Students in the Oregon State University Tech Wizards program learn how to take better digital photos, as well as many other applications for cameras, computers, and cell phones.
Photo by Lynn Ketchum, © 2011 Oregon State University

Oregon State University and its 4-H program are opening the world of technology to the next generation and preparing them to lead the future.

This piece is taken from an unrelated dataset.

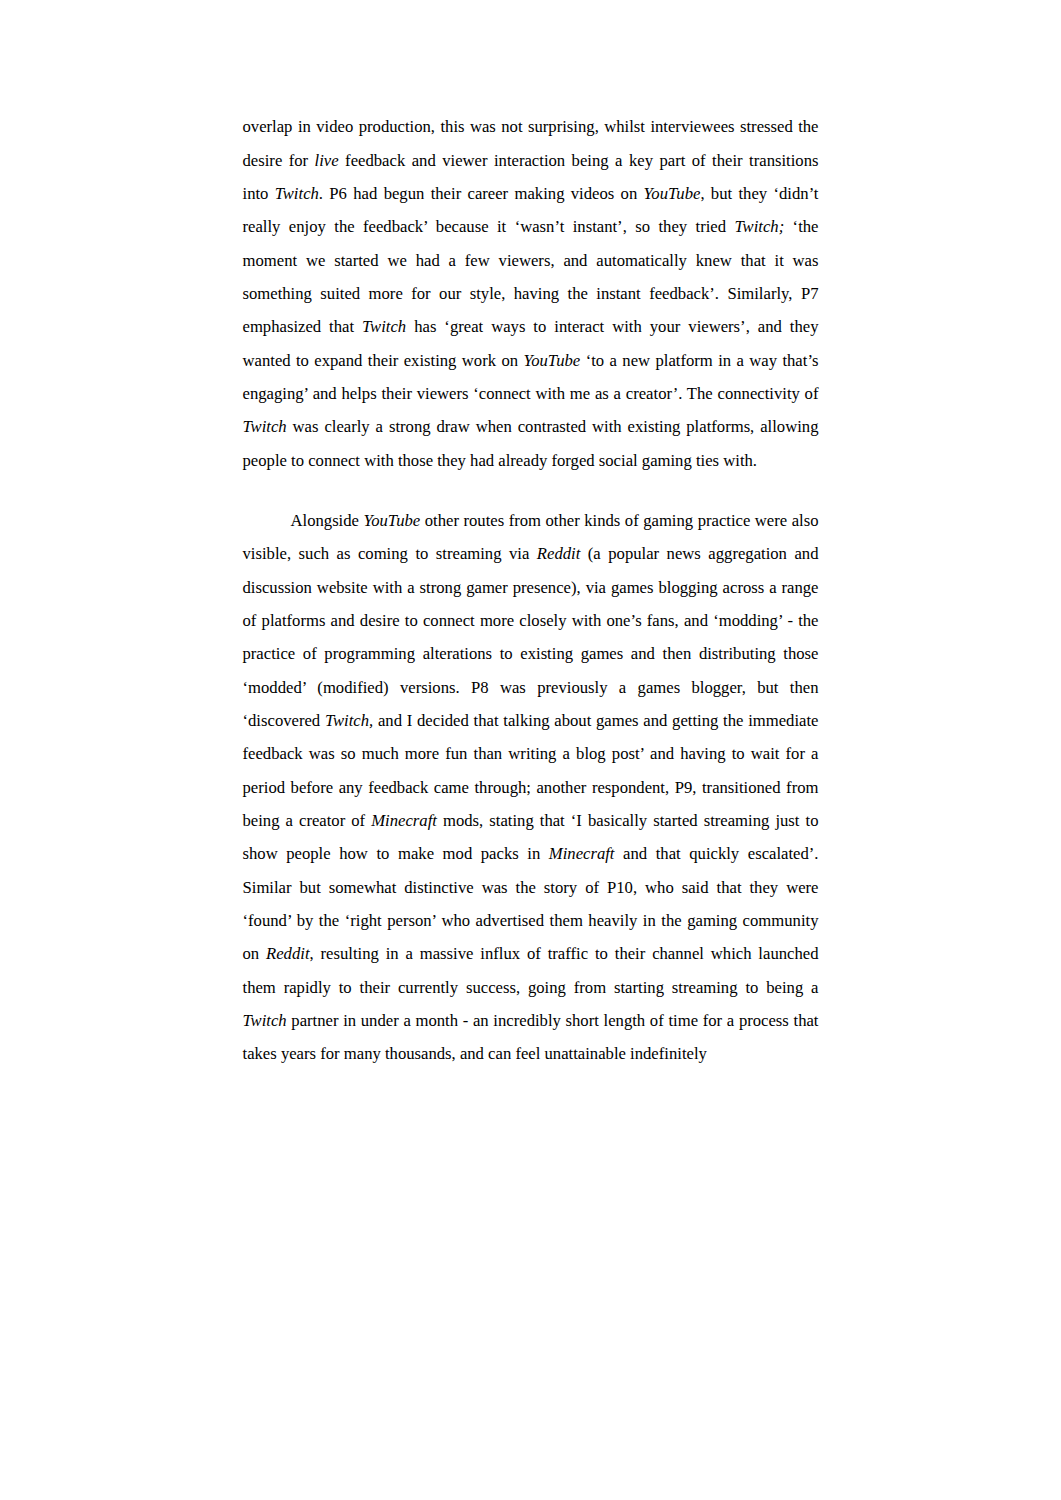overlap in video production, this was not surprising, whilst interviewees stressed the desire for live feedback and viewer interaction being a key part of their transitions into Twitch. P6 had begun their career making videos on YouTube, but they ‘didn’t really enjoy the feedback’ because it ‘wasn’t instant’, so they tried Twitch; ‘the moment we started we had a few viewers, and automatically knew that it was something suited more for our style, having the instant feedback’. Similarly, P7 emphasized that Twitch has ‘great ways to interact with your viewers’, and they wanted to expand their existing work on YouTube ‘to a new platform in a way that’s engaging’ and helps their viewers ‘connect with me as a creator’. The connectivity of Twitch was clearly a strong draw when contrasted with existing platforms, allowing people to connect with those they had already forged social gaming ties with.
Alongside YouTube other routes from other kinds of gaming practice were also visible, such as coming to streaming via Reddit (a popular news aggregation and discussion website with a strong gamer presence), via games blogging across a range of platforms and desire to connect more closely with one’s fans, and ‘modding’ - the practice of programming alterations to existing games and then distributing those ‘modded’ (modified) versions. P8 was previously a games blogger, but then ‘discovered Twitch, and I decided that talking about games and getting the immediate feedback was so much more fun than writing a blog post’ and having to wait for a period before any feedback came through; another respondent, P9, transitioned from being a creator of Minecraft mods, stating that ‘I basically started streaming just to show people how to make mod packs in Minecraft and that quickly escalated’. Similar but somewhat distinctive was the story of P10, who said that they were ‘found’ by the ‘right person’ who advertised them heavily in the gaming community on Reddit, resulting in a massive influx of traffic to their channel which launched them rapidly to their currently success, going from starting streaming to being a Twitch partner in under a month - an incredibly short length of time for a process that takes years for many thousands, and can feel unattainable indefinitely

Through the Tech Wizards program, boys and girls in grades four through twelve apply Science, Technology, Engineering, and Math (STEM) learning to create digital media projects, produce videos and podcasts, and even build Lego and FIRST Tech robots. Conducted in English and Spanish, the program focuses on audiences and youth in diverse communities, students who are often underrepresented in the STEM fields. Since its launch in 1998, the program has served thousands of Oregon students and has expanded to about one hundred sites nationwide, including a growing number of military bases. In the past two years, the national 4-H program and the Office of Juvenile Justice and Delinquency Prevention has selected the program for implementation in one hundred communities across the U.S.

Participants in the OSU Tech Wizards program work in a classroom on robotics and other technology projects.
Participants in the OSU Tech Wizards program work in a classroom on robotics and other technology projects.
Photo by Lynn Ketchum, © 2011 Oregon State University

Tech Wizards has helped students become more successful in school, at home, and in their communities. In Washington County, Oregon, where 4-H Tech Wizards began, the program has a 95 percent completion rate, 95 percent of its participants graduate from high school, and 70 percent go on to college. Tech Wizards has become so well recognized as a powerful program for youth achievement that its participants were invited to First Lady Michelle Obama’s 2011 National Mentoring Conference at the Library of Congress.

At the Festival, potential wizards were invited to explore rocket making, principles of flight and solar powered vehicles.